>>>>
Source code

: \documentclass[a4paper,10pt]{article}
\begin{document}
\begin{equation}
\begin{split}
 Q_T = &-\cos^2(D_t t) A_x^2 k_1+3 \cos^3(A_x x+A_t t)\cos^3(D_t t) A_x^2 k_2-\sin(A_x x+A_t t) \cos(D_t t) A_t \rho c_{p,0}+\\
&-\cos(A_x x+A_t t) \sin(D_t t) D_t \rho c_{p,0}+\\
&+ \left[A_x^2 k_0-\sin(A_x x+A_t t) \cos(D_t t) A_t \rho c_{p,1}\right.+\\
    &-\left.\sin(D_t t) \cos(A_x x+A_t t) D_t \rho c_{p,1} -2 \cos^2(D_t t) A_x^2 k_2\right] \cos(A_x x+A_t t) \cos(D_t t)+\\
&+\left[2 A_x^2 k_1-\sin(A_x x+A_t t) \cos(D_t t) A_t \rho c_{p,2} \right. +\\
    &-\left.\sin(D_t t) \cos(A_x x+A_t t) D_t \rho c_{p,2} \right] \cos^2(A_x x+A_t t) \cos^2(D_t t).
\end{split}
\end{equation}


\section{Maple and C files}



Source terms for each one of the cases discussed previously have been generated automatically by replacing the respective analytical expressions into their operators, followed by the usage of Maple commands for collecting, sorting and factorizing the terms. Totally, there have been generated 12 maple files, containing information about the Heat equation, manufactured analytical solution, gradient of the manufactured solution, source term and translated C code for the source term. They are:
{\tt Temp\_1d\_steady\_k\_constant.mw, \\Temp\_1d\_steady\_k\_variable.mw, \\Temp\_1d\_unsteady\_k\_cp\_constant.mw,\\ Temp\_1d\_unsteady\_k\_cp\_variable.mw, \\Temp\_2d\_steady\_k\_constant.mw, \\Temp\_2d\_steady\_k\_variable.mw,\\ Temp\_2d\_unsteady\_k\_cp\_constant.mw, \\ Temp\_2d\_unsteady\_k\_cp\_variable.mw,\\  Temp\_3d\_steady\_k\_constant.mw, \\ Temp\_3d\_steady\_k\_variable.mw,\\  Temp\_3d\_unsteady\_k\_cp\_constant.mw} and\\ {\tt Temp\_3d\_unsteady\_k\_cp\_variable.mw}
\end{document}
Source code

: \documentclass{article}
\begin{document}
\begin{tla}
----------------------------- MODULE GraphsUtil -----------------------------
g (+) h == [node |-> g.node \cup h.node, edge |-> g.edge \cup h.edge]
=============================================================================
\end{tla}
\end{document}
<<<<
▸ **BRIEF**: With the first line being the one containing "Q_T = &-\cos^2(D_t" and the last line the one containing "t) \cos^2(D_t t).", transcribe exactly the lines above that fall in that range.

▸ **EXERCISE SOLUTION**:
 Q_T = &-\cos^2(D_t t) A_x^2 k_1+3 \cos^3(A_x x+A_t t)\cos^3(D_t t) A_x^2 k_2-\sin(A_x x+A_t t) \cos(D_t t) A_t \rho c_{p,0}+\\
&-\cos(A_x x+A_t t) \sin(D_t t) D_t \rho c_{p,0}+\\
&+ \left[A_x^2 k_0-\sin(A_x x+A_t t) \cos(D_t t) A_t \rho c_{p,1}\right.+\\
    &-\left.\sin(D_t t) \cos(A_x x+A_t t) D_t \rho c_{p,1} -2 \cos^2(D_t t) A_x^2 k_2\right] \cos(A_x x+A_t t) \cos(D_t t)+\\
&+\left[2 A_x^2 k_1-\sin(A_x x+A_t t) \cos(D_t t) A_t \rho c_{p,2} \right. +\\
    &-\left.\sin(D_t t) \cos(A_x x+A_t t) D_t \rho c_{p,2} \right] \cos^2(A_x x+A_t t) \cos^2(D_t t).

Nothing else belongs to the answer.